Everywhere (at conferences, in various GH repos) I see people completely freely sharing their ways of using AI. Employees of several companies I've recently passed through without any second thought put their guardrails into shared repos, prompts for how to do code self-review. Hell: manual testers are currently sitting and writing an entire agent that will replace them once completed.
For me this is shooting yourself in the foot: the prompts I've developed over the last dozen or so months are one of the few things that make me even slightly irreplaceable.
Am I thinking correctly, or am I overreacting?
Don't fall in love with the code you wrote to do the work you did there. It's part of the process. Someone will have to maintain it well after you're gone.

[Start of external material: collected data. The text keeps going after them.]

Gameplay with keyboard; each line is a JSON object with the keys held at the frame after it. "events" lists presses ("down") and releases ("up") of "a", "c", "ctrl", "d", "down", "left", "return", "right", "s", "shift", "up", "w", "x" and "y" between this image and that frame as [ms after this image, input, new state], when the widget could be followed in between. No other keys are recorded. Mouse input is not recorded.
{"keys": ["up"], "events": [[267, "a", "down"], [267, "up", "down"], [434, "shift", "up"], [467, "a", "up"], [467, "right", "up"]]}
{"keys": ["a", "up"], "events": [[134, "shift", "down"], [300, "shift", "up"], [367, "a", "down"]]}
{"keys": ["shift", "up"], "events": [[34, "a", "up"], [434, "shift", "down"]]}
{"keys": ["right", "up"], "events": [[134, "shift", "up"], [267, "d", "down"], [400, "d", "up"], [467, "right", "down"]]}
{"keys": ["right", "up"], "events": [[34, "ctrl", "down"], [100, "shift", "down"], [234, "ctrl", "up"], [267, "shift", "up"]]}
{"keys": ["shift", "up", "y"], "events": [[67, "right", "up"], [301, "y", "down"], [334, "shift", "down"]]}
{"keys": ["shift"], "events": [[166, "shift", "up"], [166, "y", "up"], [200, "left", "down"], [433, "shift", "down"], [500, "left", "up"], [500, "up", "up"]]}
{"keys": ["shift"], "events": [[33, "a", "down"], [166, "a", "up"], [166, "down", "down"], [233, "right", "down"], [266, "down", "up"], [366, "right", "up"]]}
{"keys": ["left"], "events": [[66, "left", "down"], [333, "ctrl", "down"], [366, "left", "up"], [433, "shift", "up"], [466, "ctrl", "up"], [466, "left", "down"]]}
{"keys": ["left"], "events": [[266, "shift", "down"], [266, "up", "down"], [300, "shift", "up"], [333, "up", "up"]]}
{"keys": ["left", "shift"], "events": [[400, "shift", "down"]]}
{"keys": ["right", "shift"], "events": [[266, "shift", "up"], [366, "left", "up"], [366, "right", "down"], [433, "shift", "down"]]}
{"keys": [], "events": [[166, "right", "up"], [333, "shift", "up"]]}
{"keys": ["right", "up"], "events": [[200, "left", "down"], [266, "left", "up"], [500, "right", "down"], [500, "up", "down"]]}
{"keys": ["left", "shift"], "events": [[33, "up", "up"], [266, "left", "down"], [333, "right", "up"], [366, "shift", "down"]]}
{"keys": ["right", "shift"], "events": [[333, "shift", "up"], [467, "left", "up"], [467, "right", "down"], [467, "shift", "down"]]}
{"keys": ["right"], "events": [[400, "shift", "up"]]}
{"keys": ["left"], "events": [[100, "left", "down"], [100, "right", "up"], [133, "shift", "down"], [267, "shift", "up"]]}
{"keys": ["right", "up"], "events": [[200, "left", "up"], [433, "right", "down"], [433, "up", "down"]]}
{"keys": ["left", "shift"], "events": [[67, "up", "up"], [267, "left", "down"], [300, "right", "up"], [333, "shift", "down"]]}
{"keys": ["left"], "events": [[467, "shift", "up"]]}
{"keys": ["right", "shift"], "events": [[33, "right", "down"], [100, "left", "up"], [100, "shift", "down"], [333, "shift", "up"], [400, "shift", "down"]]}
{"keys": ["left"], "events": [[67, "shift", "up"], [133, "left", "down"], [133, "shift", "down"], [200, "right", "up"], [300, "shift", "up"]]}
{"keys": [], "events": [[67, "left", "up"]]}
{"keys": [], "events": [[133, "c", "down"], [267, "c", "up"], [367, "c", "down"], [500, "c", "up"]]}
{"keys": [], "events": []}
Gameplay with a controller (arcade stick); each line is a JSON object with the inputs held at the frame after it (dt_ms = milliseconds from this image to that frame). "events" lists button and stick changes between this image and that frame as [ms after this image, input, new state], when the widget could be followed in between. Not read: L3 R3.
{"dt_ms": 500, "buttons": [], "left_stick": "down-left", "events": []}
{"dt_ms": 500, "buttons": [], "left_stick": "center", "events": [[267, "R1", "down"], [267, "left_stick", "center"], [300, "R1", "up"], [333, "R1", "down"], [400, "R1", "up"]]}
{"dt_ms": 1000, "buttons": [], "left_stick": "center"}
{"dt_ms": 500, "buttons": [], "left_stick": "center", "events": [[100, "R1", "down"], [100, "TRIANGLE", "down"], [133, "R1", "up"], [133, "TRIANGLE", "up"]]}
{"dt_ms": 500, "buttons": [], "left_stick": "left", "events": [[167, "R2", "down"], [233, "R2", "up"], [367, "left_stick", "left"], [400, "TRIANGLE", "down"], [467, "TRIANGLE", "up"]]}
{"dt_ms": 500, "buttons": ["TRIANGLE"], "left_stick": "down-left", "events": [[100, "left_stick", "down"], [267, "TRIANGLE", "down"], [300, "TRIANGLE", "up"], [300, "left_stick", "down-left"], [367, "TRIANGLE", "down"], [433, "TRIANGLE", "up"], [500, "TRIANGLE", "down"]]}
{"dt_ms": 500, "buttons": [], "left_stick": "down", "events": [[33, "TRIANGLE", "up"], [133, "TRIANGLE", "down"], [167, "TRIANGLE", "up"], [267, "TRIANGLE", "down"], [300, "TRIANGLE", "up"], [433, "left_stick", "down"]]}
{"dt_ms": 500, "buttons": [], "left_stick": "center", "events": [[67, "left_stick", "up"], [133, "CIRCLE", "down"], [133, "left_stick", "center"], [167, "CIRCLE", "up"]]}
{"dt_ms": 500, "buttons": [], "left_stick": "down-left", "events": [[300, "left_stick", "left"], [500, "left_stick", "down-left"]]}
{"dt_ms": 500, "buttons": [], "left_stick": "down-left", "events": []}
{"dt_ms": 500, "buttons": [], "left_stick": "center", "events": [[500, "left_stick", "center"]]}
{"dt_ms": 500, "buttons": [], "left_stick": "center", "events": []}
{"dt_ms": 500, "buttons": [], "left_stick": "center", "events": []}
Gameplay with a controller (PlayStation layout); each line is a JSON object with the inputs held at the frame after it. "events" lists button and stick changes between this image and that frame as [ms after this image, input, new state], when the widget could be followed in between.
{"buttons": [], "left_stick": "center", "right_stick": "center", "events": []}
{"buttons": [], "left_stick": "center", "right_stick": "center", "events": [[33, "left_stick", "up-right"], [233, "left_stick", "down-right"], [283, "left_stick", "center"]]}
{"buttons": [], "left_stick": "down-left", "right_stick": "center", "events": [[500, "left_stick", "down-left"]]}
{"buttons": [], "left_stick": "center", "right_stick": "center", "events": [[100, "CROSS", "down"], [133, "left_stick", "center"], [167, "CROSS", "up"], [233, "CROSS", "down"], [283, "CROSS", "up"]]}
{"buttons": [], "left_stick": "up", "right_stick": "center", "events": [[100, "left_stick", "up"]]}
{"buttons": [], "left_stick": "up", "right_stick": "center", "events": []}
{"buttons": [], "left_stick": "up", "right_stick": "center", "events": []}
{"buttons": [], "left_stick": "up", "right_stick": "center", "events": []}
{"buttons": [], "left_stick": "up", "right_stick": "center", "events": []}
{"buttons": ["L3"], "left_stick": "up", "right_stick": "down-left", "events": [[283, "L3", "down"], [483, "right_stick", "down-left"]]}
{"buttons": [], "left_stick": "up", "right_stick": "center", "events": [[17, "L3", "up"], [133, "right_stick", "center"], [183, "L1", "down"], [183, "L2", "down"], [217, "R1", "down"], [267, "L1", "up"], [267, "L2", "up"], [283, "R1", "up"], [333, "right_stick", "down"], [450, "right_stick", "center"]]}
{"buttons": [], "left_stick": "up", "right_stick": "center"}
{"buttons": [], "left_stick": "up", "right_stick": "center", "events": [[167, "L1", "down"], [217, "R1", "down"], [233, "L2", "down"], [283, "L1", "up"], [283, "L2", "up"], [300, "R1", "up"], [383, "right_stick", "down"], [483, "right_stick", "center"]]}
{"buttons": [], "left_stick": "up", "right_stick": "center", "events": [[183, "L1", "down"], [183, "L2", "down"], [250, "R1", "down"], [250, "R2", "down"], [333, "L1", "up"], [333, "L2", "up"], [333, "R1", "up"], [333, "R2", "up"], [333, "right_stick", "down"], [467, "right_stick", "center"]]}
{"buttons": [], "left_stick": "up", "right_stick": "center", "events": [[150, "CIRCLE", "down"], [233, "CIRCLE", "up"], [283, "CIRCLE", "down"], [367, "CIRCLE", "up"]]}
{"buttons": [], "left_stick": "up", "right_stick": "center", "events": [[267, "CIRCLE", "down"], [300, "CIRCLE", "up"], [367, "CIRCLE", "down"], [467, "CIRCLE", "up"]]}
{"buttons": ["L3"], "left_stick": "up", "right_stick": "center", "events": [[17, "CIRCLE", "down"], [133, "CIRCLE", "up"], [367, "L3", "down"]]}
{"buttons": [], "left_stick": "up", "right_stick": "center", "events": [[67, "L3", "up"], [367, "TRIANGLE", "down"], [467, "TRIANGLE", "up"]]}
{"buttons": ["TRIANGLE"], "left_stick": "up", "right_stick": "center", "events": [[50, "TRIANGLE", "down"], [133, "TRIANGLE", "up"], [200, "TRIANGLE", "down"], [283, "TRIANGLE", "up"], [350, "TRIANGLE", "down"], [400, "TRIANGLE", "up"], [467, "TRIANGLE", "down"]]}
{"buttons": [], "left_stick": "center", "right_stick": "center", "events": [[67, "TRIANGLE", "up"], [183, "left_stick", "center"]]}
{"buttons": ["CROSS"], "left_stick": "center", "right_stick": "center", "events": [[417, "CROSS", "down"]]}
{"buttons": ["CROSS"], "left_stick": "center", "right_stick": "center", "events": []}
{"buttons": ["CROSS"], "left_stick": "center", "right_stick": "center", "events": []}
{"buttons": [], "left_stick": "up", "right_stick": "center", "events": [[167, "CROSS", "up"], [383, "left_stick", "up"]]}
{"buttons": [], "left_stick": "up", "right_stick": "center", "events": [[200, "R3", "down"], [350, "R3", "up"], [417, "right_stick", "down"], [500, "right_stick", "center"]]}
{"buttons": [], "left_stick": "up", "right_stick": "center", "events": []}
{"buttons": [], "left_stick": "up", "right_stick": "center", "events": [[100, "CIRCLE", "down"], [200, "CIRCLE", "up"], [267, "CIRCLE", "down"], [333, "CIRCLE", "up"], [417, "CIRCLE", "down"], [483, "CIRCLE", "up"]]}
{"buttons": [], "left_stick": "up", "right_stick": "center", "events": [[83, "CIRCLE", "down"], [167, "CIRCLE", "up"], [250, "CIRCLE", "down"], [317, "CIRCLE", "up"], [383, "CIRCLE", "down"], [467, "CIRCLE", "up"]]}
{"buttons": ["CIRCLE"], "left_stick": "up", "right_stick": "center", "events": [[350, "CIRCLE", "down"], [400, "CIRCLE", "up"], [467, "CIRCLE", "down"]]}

No, you're not. Company time + company resources = company property. Company project = company property. No code within any given company belongs to one person, but belongs to (spoiler alert!) the company.
If you want to develop voodoo to make you irreplaceable, do it in the context of your own projects, with your own resources, on your own time.
PS: there may well be legal reason that they require the prompts. e.g. to ensure that you're not injecting materials owned by someone else. They are perfectly justified in demanding access to every byte which goes into their software, documents, infrastructure, etc.
I guess it depends on the details of your employment contract, but typically (and by common sense) any work you do that you are being paid for, or was done using company equipment or resources, belongs to the company and not you. Based on what you've said here, I'd say that your stance is incorrect.